**Instruction:**
Render every line of the records below as a JSON array of strings, with one string per line and all blank lines omitted.

**Supplied data:**
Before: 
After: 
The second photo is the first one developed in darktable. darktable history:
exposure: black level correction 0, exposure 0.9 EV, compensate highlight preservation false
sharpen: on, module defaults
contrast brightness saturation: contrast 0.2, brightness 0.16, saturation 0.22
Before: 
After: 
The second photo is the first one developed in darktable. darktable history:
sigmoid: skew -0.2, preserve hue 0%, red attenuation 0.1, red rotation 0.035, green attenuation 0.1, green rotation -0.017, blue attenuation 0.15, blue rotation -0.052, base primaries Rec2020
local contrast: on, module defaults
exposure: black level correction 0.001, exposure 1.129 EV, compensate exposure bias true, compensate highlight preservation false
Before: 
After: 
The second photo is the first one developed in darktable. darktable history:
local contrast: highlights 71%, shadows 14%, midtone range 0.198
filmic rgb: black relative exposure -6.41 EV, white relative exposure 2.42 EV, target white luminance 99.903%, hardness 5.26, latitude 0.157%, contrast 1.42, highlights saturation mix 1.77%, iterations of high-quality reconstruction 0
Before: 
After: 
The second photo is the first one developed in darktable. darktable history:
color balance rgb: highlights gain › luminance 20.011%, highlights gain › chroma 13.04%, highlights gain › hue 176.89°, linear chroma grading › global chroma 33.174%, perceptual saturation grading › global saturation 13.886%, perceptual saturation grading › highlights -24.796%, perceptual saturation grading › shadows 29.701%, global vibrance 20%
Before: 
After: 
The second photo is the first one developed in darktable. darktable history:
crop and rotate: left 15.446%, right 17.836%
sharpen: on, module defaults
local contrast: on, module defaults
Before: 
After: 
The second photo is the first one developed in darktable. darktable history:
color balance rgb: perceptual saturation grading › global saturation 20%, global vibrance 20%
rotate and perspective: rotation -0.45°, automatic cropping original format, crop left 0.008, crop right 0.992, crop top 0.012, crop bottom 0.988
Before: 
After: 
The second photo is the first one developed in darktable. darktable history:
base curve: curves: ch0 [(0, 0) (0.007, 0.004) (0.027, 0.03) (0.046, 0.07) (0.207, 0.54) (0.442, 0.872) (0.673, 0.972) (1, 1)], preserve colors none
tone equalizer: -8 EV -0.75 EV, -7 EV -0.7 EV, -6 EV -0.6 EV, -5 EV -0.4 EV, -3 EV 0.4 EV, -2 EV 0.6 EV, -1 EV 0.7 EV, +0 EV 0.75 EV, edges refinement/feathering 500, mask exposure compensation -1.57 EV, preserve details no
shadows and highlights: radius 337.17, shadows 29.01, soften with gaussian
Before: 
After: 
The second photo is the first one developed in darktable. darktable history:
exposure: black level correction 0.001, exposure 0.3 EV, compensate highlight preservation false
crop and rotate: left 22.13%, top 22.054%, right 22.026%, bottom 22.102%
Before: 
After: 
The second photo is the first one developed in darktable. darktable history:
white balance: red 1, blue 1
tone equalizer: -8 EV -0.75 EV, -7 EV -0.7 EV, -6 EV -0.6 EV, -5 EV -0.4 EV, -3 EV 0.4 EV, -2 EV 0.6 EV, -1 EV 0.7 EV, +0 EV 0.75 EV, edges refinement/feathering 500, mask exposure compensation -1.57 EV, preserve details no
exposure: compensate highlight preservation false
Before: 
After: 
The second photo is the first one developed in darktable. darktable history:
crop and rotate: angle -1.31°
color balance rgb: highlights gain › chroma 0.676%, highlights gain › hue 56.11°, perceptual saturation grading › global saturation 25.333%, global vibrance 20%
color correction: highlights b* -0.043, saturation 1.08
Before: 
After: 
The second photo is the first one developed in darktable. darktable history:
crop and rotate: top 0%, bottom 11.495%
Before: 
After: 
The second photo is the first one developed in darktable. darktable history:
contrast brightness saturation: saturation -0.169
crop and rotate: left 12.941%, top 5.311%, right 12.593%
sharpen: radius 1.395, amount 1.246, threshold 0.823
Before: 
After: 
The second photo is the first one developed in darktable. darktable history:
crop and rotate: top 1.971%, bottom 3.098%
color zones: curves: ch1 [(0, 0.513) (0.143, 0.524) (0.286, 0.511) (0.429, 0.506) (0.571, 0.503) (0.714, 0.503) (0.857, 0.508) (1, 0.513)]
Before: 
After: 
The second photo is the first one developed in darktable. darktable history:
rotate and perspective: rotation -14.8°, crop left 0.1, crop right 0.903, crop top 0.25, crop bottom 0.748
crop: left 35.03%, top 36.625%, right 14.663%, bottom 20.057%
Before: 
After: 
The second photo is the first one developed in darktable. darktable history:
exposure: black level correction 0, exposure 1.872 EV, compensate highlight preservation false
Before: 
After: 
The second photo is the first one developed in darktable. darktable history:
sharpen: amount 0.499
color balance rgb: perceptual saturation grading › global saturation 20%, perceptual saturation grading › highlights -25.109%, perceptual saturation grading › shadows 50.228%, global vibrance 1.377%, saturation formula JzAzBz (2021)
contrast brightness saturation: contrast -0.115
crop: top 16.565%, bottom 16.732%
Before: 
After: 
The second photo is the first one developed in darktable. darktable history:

**Expected answer:**
[
  "Before: ",
  "After: ",
  "The second photo is the first one developed in darktable. darktable history:",
  "exposure: black level correction 0, exposure 0.9 EV, compensate highlight preservation false",
  "sharpen: on, module defaults",
  "contrast brightness saturation: contrast 0.2, brightness 0.16, saturation 0.22",
  "Before: ",
  "After: ",
  "The second photo is the first one developed in darktable. darktable history:",
  "sigmoid: skew -0.2, preserve hue 0%, red attenuation 0.1, red rotation 0.035, green attenuation 0.1, green rotation -0.017, blue attenuation 0.15, blue rotation -0.052, base primaries Rec2020",
  "local contrast: on, module defaults",
  "exposure: black level correction 0.001, exposure 1.129 EV, compensate exposure bias true, compensate highlight preservation false",
  "Before: ",
  "After: ",
  "The second photo is the first one developed in darktable. darktable history:",
  "local contrast: highlights 71%, shadows 14%, midtone range 0.198",
  "filmic rgb: black relative exposure -6.41 EV, white relative exposure 2.42 EV, target white luminance 99.903%, hardness 5.26, latitude 0.157%, contrast 1.42, highlights saturation mix 1.77%, iterations of high-quality reconstruction 0",
  "Before: ",
  "After: ",
  "The second photo is the first one developed in darktable. darktable history:",
  "color balance rgb: highlights gain › luminance 20.011%, highlights gain › chroma 13.04%, highlights gain › hue 176.89°, linear chroma grading › global chroma 33.174%, perceptual saturation grading › global saturation 13.886%, perceptual saturation grading › highlights -24.796%, perceptual saturation grading › shadows 29.701%, global vibrance 20%",
  "Before: ",
  "After: ",
  "The second photo is the first one developed in darktable. darktable history:",
  "crop and rotate: left 15.446%, right 17.836%",
  "sharpen: on, module defaults",
  "local contrast: on, module defaults",
  "Before: ",
  "After: ",
  "The second photo is the first one developed in darktable. darktable history:",
  "color balance rgb: perceptual saturation grading › global saturation 20%, global vibrance 20%",
  "rotate and perspective: rotation -0.45°, automatic cropping original format, crop left 0.008, crop right 0.992, crop top 0.012, crop bottom 0.988",
  "Before: ",
  "After: ",
  "The second photo is the first one developed in darktable. darktable history:",
  "base curve: curves: ch0 [(0, 0) (0.007, 0.004) (0.027, 0.03) (0.046, 0.07) (0.207, 0.54) (0.442, 0.872) (0.673, 0.972) (1, 1)], preserve colors none",
  "tone equalizer: -8 EV -0.75 EV, -7 EV -0.7 EV, -6 EV -0.6 EV, -5 EV -0.4 EV, -3 EV 0.4 EV, -2 EV 0.6 EV, -1 EV 0.7 EV, +0 EV 0.75 EV, edges refinement/feathering 500, mask exposure compensation -1.57 EV, preserve details no",
  "shadows and highlights: radius 337.17, shadows 29.01, soften with gaussian",
  "Before: ",
  "After: ",
  "The second photo is the first one developed in darktable. darktable history:",
  "exposure: black level correction 0.001, exposure 0.3 EV, compensate highlight preservation false",
  "crop and rotate: left 22.13%, top 22.054%, right 22.026%, bottom 22.102%",
  "Before: ",
  "After: ",
  "The second photo is the first one developed in darktable. darktable history:",
  "white balance: red 1, blue 1",
  "tone equalizer: -8 EV -0.75 EV, -7 EV -0.7 EV, -6 EV -0.6 EV, -5 EV -0.4 EV, -3 EV 0.4 EV, -2 EV 0.6 EV, -1 EV 0.7 EV, +0 EV 0.75 EV, edges refinement/feathering 500, mask exposure compensation -1.57 EV, preserve details no",
  "exposure: compensate highlight preservation false",
  "Before: ",
  "After: ",
  "The second photo is the first one developed in darktable. darktable history:",
  "crop and rotate: angle -1.31°",
  "color balance rgb: highlights gain › chroma 0.676%, highlights gain › hue 56.11°, perceptual saturation grading › global saturation 25.333%, global vibrance 20%",
  "color correction: highlights b* -0.043, saturation 1.08",
  "Before: ",
  "After: ",
  "The second photo is the first one developed in darktable. darktable history:",
  "crop and rotate: top 0%, bottom 11.495%",
  "Before: ",
  "After: ",
  "The second photo is the first one developed in darktable. darktable history:",
  "contrast brightness saturation: saturation -0.169",
  "crop and rotate: left 12.941%, top 5.311%, right 12.593%",
  "sharpen: radius 1.395, amount 1.246, threshold 0.823",
  "Before: ",
  "After: ",
  "The second photo is the first one developed in darktable. darktable history:",
  "crop and rotate: top 1.971%, bottom 3.098%",
  "color zones: curves: ch1 [(0, 0.513) (0.143, 0.524) (0.286, 0.511) (0.429, 0.506) (0.571, 0.503) (0.714, 0.503) (0.857, 0.508) (1, 0.513)]",
  "Before: ",
  "After: ",
  "The second photo is the first one developed in darktable. darktable history:",
  "rotate and perspective: rotation -14.8°, crop left 0.1, crop right 0.903, crop top 0.25, crop bottom 0.748",
  "crop: left 35.03%, top 36.625%, right 14.663%, bottom 20.057%",
  "Before: ",
  "After: ",
  "The second photo is the first one developed in darktable. darktable history:",
  "exposure: black level correction 0, exposure 1.872 EV, compensate highlight preservation false",
  "Before: ",
  "After: ",
  "The second photo is the first one developed in darktable. darktable history:",
  "sharpen: amount 0.499",
  "color balance rgb: perceptual saturation grading › global saturation 20%, perceptual saturation grading › highlights -25.109%, perceptual saturation grading › shadows 50.228%, global vibrance 1.377%, saturation formula JzAzBz (2021)",
  "contrast brightness saturation: contrast -0.115",
  "crop: top 16.565%, bottom 16.732%",
  "Before: ",
  "After: ",
  "The second photo is the first one developed in darktable. darktable history:"
]